◆ PROMPT
Copy the text of all the material below line for line, leaving out the bracketed picture placeholders.

◆ DATA TO PROCESS
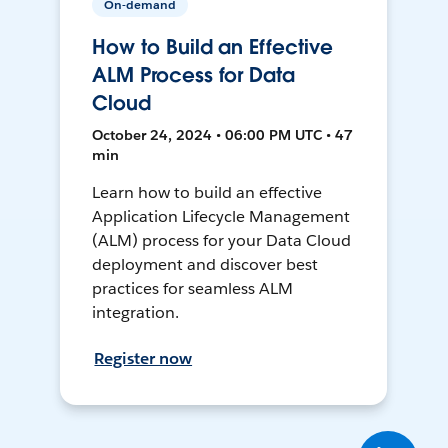
On-demand
How to Build an Effective
ALM Process for Data
Cloud
October 24, 2024 • 06:00 PM UTC • 47
min
Learn how to build an effective
Application Lifecycle Management
(ALM) process for your Data Cloud
deployment and discover best
practices for seamless ALM
integration.
Register now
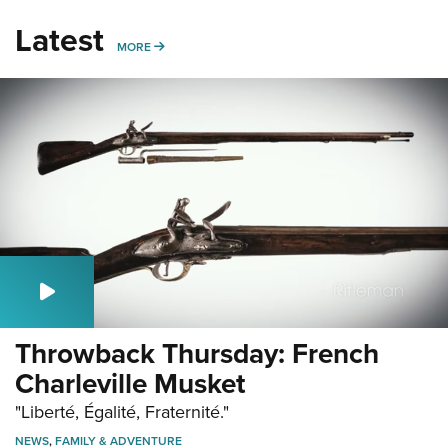
Latest
MORE
MORE
Throwback Thursday: French
Charleville Musket
"Liberté, Égalité, Fraternité."
NEWS
,
FAMILY & ADVENTURE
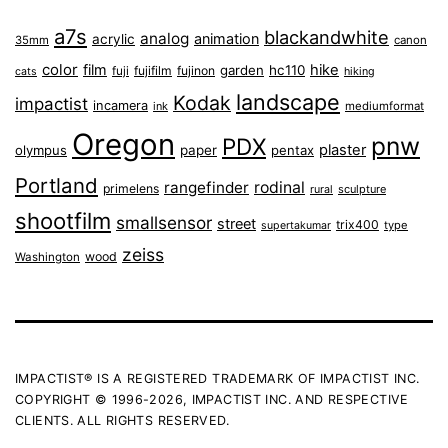
a7s
blackandwhite
analog
animation
acrylic
35mm
canon
color
film
hike
garden
hc110
fuji
fujifilm
fujinon
cats
hiking
landscape
Kodak
impactist
incamera
ink
mediumformat
Oregon
pnw
PDX
plaster
olympus
paper
pentax
Portland
rangefinder
rodinal
primelens
sculpture
rural
shootfilm
smallsensor
street
trix400
type
supertakumar
zeiss
wood
Washington
IMPACTIST® IS A REGISTERED TRADEMARK OF IMPACTIST INC.
COPYRIGHT © 1996-2026, IMPACTIST INC. AND RESPECTIVE
CLIENTS. ALL RIGHTS RESERVED.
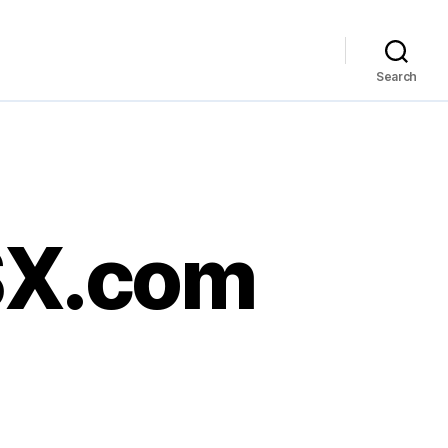
Search
HSX.com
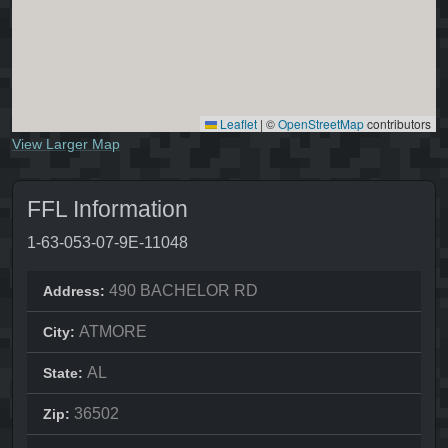
Leaflet
|
©
OpenStreetMap
contributors
View Larger Map
FFL Information
1-63-053-07-9E-11048
490 BACHELOR RD
Address:
ATMORE
City:
AL
State:
36502
Zip:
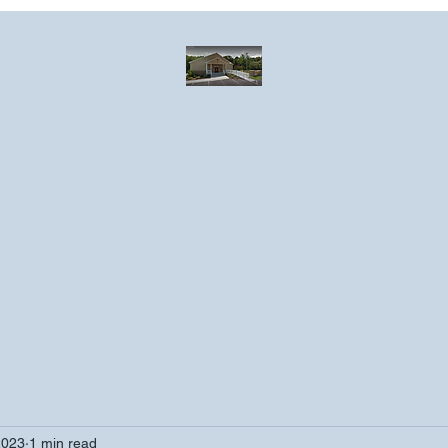
Greater Emmanuel Temple Church
Church · Place of worship
ndar
Photo Gallery
Events
Have a prayer request?
More
2023
1 min read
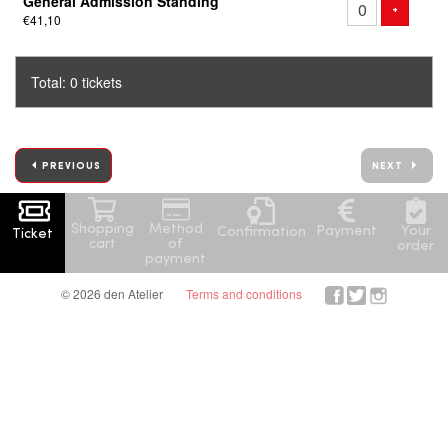
General Admission Standing
of
ADD TICK
+
€41,10
tickets
Total: 0 tickets
PREVIOUS
NEXT
Shopping
Method
Your
Payment
Confirmation
Ticket
cart
of
order
payment
© 2026 den Atelier
Terms and conditions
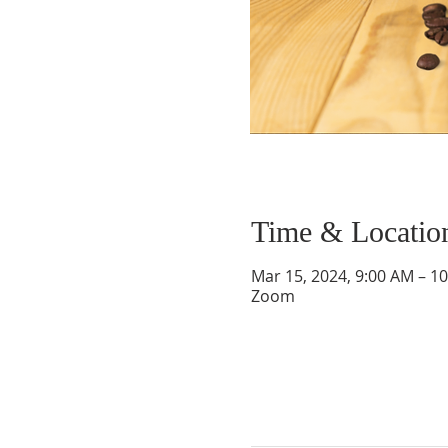
Time & Locatio
Mar 15, 2024, 9:00 AM – 1
Zoom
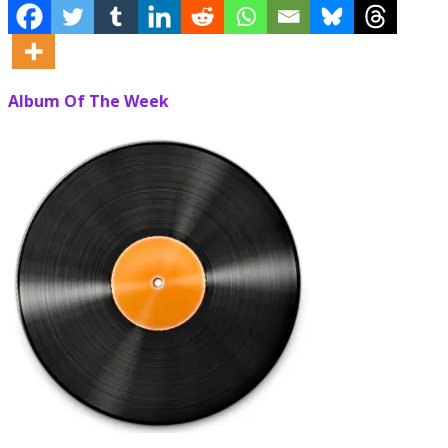
Album Of The Week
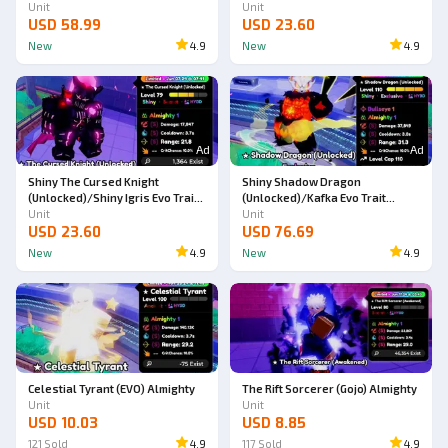
Almighty Double Trait (SKIN)
Unit
Almighty (SKIN)
Unit
USD 58.99
USD 23.60
New
4.9
New
4.9
Ad
Ad
Shiny The Cursed Knight
Shiny Shadow Dragon
(Unlocked)/Shiny Igris Evo Trait
(Unlocked)/Kafka Evo Trait
Almighty (SKIN)
Unit
Almighty Double Trait
Unit
USD 23.60
USD 76.69
New
4.9
New
4.9
Celestial Tyrant (EVO) Almighty
The Rift Sorcerer (Gojo) Almighty
Unit
Unit
USD 10.03
USD 8.85
121
Sold
4.9
117
Sold
4.9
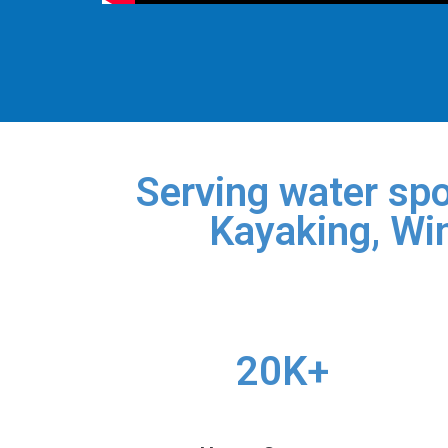
Serving water spo
Kayaking, Win
20K+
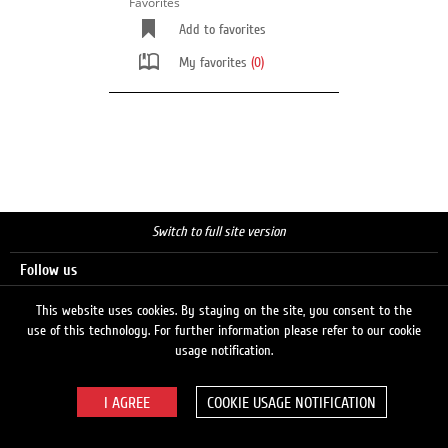
Favorites
Add to favorites
My favorites
(0)
Switch to full site version
Follow us
This website uses cookies. By staying on the site, you consent to the
use of this technology. For further information please refer to our cookie
Search
usage notification.
COOKIE USAGE NOTIFICATION
© 2026 LUKOIL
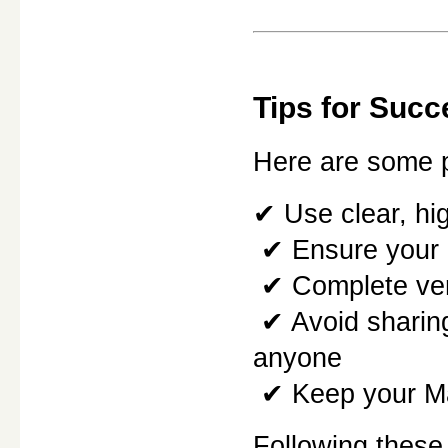
Tips for Succ
Here are some pr
✔ Use clear, hi
 ✔ Ensure your
 ✔ Complete ver
 ✔ Avoid sharing your Mahadev Book Login credentials with 
anyone
 ✔ Keep your M
Following these 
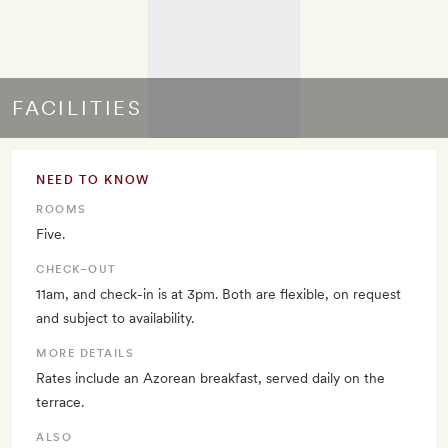
FACILITIES
NEED TO KNOW
ROOMS
Five.
CHECK–OUT
11am, and check-in is at 3pm. Both are flexible, on request
and subject to availability.
MORE DETAILS
Rates include an Azorean breakfast, served daily on the
terrace.
ALSO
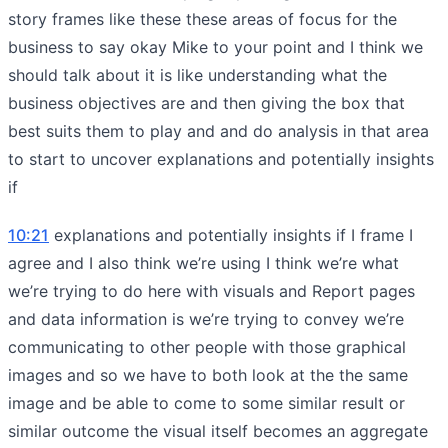
story frames like these these areas of focus for the
business to say okay Mike to your point and I think we
should talk about it is like understanding what the
business objectives are and then giving the box that
best suits them to play and and do analysis in that area
to start to uncover explanations and potentially insights
if
10:21
explanations and potentially insights if I frame I
agree and I also think we’re using I think we’re what
we’re trying to do here with visuals and Report pages
and data information is we’re trying to convey we’re
communicating to other people with those graphical
images and so we have to both look at the the same
image and be able to come to some similar result or
similar outcome the visual itself becomes an aggregate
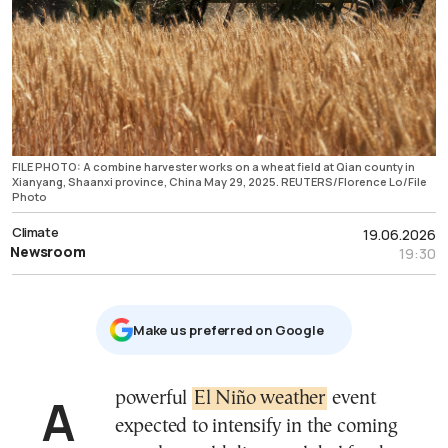
FILE PHOTO: A combine harvester works on a wheat field at Qian county in
Xianyang, Shaanxi province, China May 29, 2025. REUTERS/Florence Lo/File
Photo
Climate
19.06.2026
Newsroom
19:30
Μake us preferred on Google
A powerful
El Niño weather
event
expected to intensify in the coming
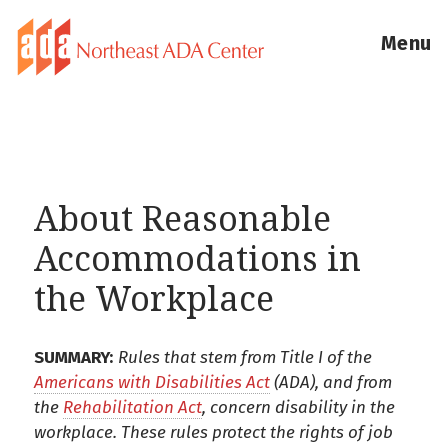
Menu
About Reasonable
Accommodations in
the Workplace
SUMMARY:
Rules that stem from Title I of the
Americans with Disabilities Act
(ADA), and from
the
Rehabilitation Act
, concern disability in the
workplace. These rules protect the rights of job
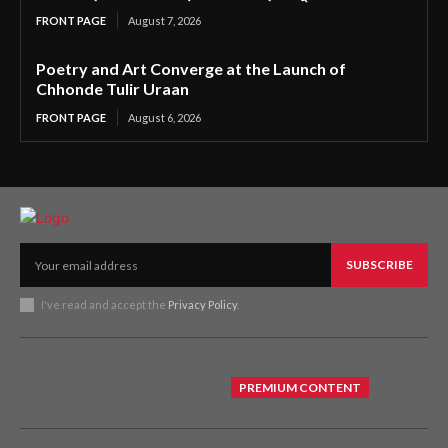
FRONT PAGE
August 7, 2026
Poetry and Art Converge at the Launch of
Chhonde Tulir Uraan
FRONT PAGE
August 6, 2026
SUBSCRIBE
I've read and accept the
Privacy Policy
.
PREMIUM CONTENT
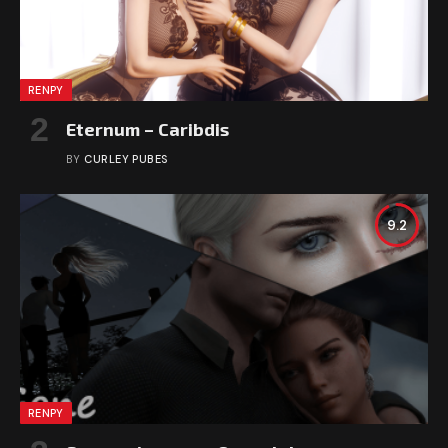
RENPY
Eternum – Caribdis
BY
CURLEY PUBES
9.2
RENPY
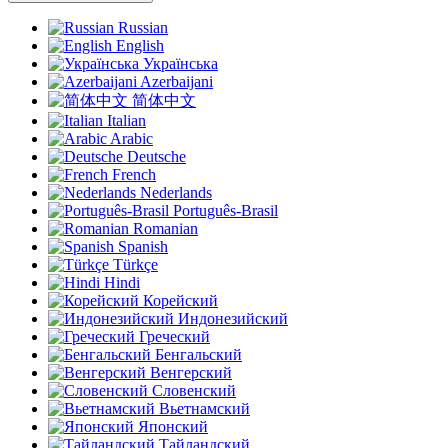
Russian
English
Українська
Azerbaijani
简体中文
Italian
Arabic
Deutsche
French
Nederlands
Português-Brasil
Romanian
Spanish
Türkçe
Hindi
Корейский
Индонезийский
Греческий
Бенгальский
Венгерский
Словенский
Вьетнамский
Японский
Тайландский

◆ TASK ANSWER
On-demand
How to Build an Effective
ALM Process for Data
Cloud
October 24, 2024 • 06:00 PM UTC • 47
min
Learn how to build an effective
Application Lifecycle Management
(ALM) process for your Data Cloud
deployment and discover best
practices for seamless ALM
integration.
Register now
Latest
MORE
MORE
Throwback Thursday: French
Charleville Musket
"Liberté, Égalité, Fraternité."
NEWS
,
FAMILY & ADVENTURE
a7s
blackandwhite
analog
animation
acrylic
35mm
canon
color
film
hike
garden
hc110
fuji
fujifilm
fujinon
cats
hiking
landscape
Kodak
impactist
incamera
ink
mediumformat
Oregon
pnw
PDX
plaster
olympus
paper
pentax
Portland
rangefinder
rodinal
primelens
sculpture
rural
shootfilm
smallsensor
street
trix400
type
supertakumar
zeiss
wood
Washington
IMPACTIST® IS A REGISTERED TRADEMARK OF IMPACTIST INC.
COPYRIGHT © 1996-2026, IMPACTIST INC. AND RESPECTIVE
CLIENTS. ALL RIGHTS RESERVED.
Search
HSX.com
Leaflet
|
©
OpenStreetMap
contributors
View Larger Map
FFL Information
1-63-053-07-9E-11048
490 BACHELOR RD
Address:
ATMORE
City:
AL
State:
36502
Zip:
Greater Emmanuel Temple Church
Church · Place of worship
ndar
Photo Gallery
Events
Have a prayer request?
More
2023
1 min read
General Admission Standing
of
ADD TICK
+
€41,10
tickets
Total: 0 tickets
PREVIOUS
NEXT
Shopping
Method
Your
Payment
Confirmation
Ticket
cart
of
order
payment
© 2026 den Atelier
Terms and conditions
Time & Locatio
Mar 15, 2024, 9:00 AM – 1
Zoom
Album Of The Week
Almighty Double Trait (SKIN)
Unit
Almighty (SKIN)
Unit
USD 58.99
USD 23.60
New
4.9
New
4.9
Ad
Ad
Shiny The Cursed Knight
Shiny Shadow Dragon
(Unlocked)/Shiny Igris Evo Trait
(Unlocked)/Kafka Evo Trait
Almighty (SKIN)
Unit
Almighty Double Trait
Unit
USD 23.60
USD 76.69
New
4.9
New
4.9
Celestial Tyrant (EVO) Almighty
The Rift Sorcerer (Gojo) Almighty
Unit
Unit
USD 10.03
USD 8.85
121
Sold
4.9
117
Sold
4.9
Serving water spo
Kayaking, Win
20K+
Favorites
Add to favorites
My favorites
(0)
Switch to full site version
Follow us
This website uses cookies. By staying on the site, you consent to the
use of this technology. For further information please refer to our cookie
Search
usage notification.
COOKIE USAGE NOTIFICATION
© 2026 LUKOIL
Tips for Succ
Here are some pr
✔ Use clear, hi
 ✔ Ensure your
 ✔ Complete ver
 ✔ Avoid sharing your Mahadev Book Login credentials with 
anyone
 ✔ Keep your M
Following these 
FACILITIES
NEED TO KNOW
ROOMS
Five.
CHECK–OUT
11am, and check-in is at 3pm. Both are flexible, on request
and subject to availability.
MORE DETAILS
Rates include an Azorean breakfast, served daily on the
terrace.
ALSO
story frames like these these areas of focus for the
business to say okay Mike to your point and I think we
should talk about it is like understanding what the
business objectives are and then giving the box that
best suits them to play and and do analysis in that area
to start to uncover explanations and potentially insights
if
10:21
explanations and potentially insights if I frame I
agree and I also think we’re using I think we’re what
we’re trying to do here with visuals and Report pages
and data information is we’re trying to convey we’re
communicating to other people with those graphical
images and so we have to both look at the the same
image and be able to come to some similar result or
similar outcome the visual itself becomes an aggregate
FILE PHOTO: A combine harvester works on a wheat field at Qian county in
Xianyang, Shaanxi province, China May 29, 2025. REUTERS/Florence Lo/File
Photo
Climate
19.06.2026
Newsroom
19:30
Μake us preferred on Google
A powerful
El Niño weather
event
expected to intensify in the coming
Menu
About Reasonable
Accommodations in
the Workplace
SUMMARY:
Rules that stem from Title I of the
Americans with Disabilities Act
(ADA), and from
the
Rehabilitation Act
, concern disability in the
workplace. These rules protect the rights of job
FRONT PAGE
August 7, 2026
Poetry and Art Converge at the Launch of
Chhonde Tulir Uraan
FRONT PAGE
August 6, 2026
SUBSCRIBE
I've read and accept the
Privacy Policy
.
PREMIUM CONTENT
RENPY
Eternum – Caribdis
BY
CURLEY PUBES
9.2
RENPY
Russian
English
Українська
Azerbaijani
简体中文
Italian
Arabic
Deutsche
French
Nederlands
Português-Brasil
Romanian
Spanish
Türkçe
Hindi
Корейский
Индонезийский
Греческий
Бенгальский
Венгерский
Словенский
Вьетнамский
Японский
Тайландский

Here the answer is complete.